If you ever tried raising debt capital from a bank, you know that lenders base their decisions on business cash flow. In other words, the key consideration is whether the business can repay the loan in full and on time.
Lenders build in the risk into the debt service coverage ratio. This gives the bank the extra margin of safety if the business earnings dip temporarily. Typical DSCR expected by commercial lenders is in the range of 1.25 – 1.5.
Banker’s main worry: default
In addition, banks expect that some loans may go sour. To address the risk of default, your bank will look for some collateral. Business owners can expect that only a fraction of their business asset values can be pledged as a loan collateral.
Typical business asset values as loan collateral
Accounts receivable, adjusted for uncollectible bad debt may fetch close to 75% of their book value, the finished goods inventory around 50-60%. Hard business assets such as furniture, fixtures and equipment (FF&E) are likely to be worth about 50% of their fair market value when offered as collateral.
Some banks may even be willing to accept certain intangible assets, especially the readily marketable trademarks, copyrights and patents. If a licensing agreement is in place, you can use the Discounted Cash Flow method to determine the value of such assets. Otherwise, you will need to research typical royalty rates and prepare a defensible income forecast for your intangible asset valuation.
Lenders: what are the business assets worth in a liquidation
Business owners and lenders often disagree on the value of business assets used as business loan collateral. The reasons are obvious: from the lender’s perspective a low-risk loan is one offered to a business with plenty of stable cash flow backed by a valuable, highly marketable asset base.
If the loan goes bad, the bank will look to dispose of these assets quickly. Hence, your lender is likely to use the so-called liquidation premise when valuing your business assets.

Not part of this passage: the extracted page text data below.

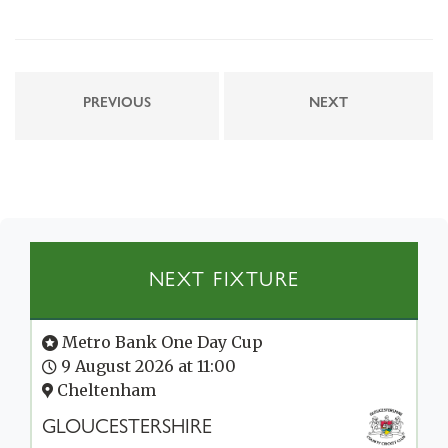
PREVIOUS
NEXT
NEXT FIXTURE
Metro Bank One Day Cup
9 August 2026 at 11:00
Cheltenham
GLOUCESTERSHIRE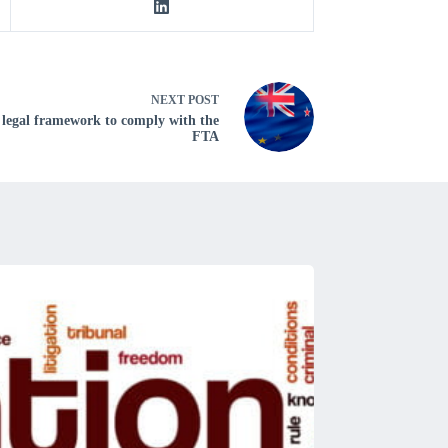
NEXT
POST
 legal framework to comply with the
FTA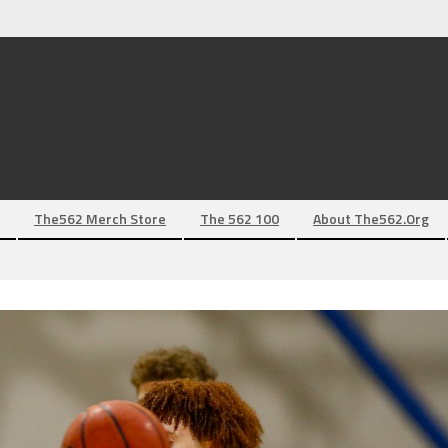
The562 Merch Store
The 562 100
About The562.org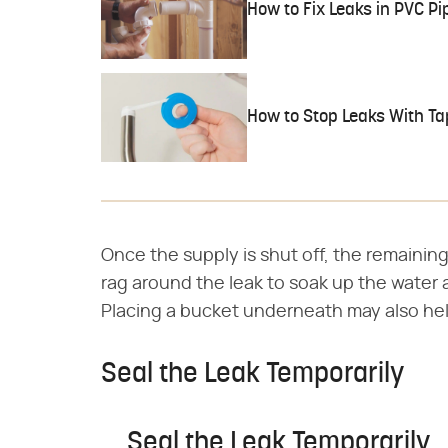
How to Fix Leaks in PVC Pi
How to Stop Leaks With Ta
Once the supply is shut off, the remaining
rag around the leak to soak up the water a
Placing a bucket underneath may also hel
Seal the Leak Temporarily
Seal the Leak Temporarily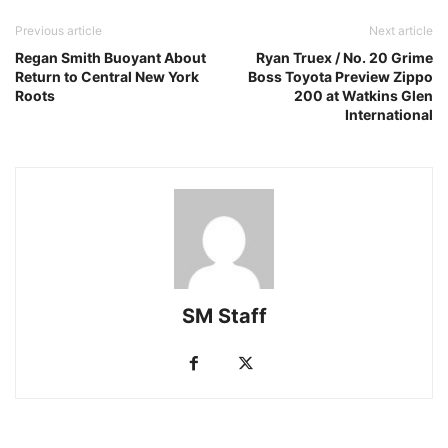
Previous article
Next article
Regan Smith Buoyant About
Ryan Truex / No. 20 Grime
Return to Central New York
Boss Toyota Preview Zippo
Roots
200 at Watkins Glen
International
SM Staff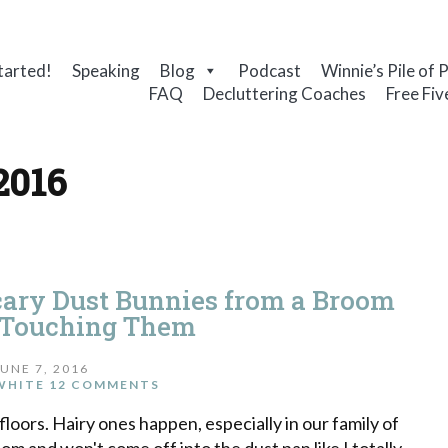
tarted!
Speaking
Blog
Podcast
Winnie’s Pile of 
FAQ
Decluttering Coaches
Free Fiv
2016
cary Dust Bunnies from a Broom
 Touching Them
JUNE 7, 2016
WHITE
12 COMMENTS
oors. Hairy ones happen, especially in our family of
om and won't come off into the dust pan like I totally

Business owners: what is the cost to replace business assets?
The fair market value of these assets can be considerably higher. Business owners often object to the lender’s business valuation results – after all, they know what their inventory is worth when sold in the normal course of business. Besides, it seems far more reasonable to value the FF&E on a replacement cost, value in use or going concern basis.
Different assumptions lead to differences in business valuation results!
Whose valuation is right? Actually, both sides are correct! As is the case with any business valuation, the assumptions drive the results. Put differently, the business owners and the lender use different premises of value – each based on their respective position.
Both the lender and business owners need to understand that this business value spread is normal, then work together to find an acceptable compromise.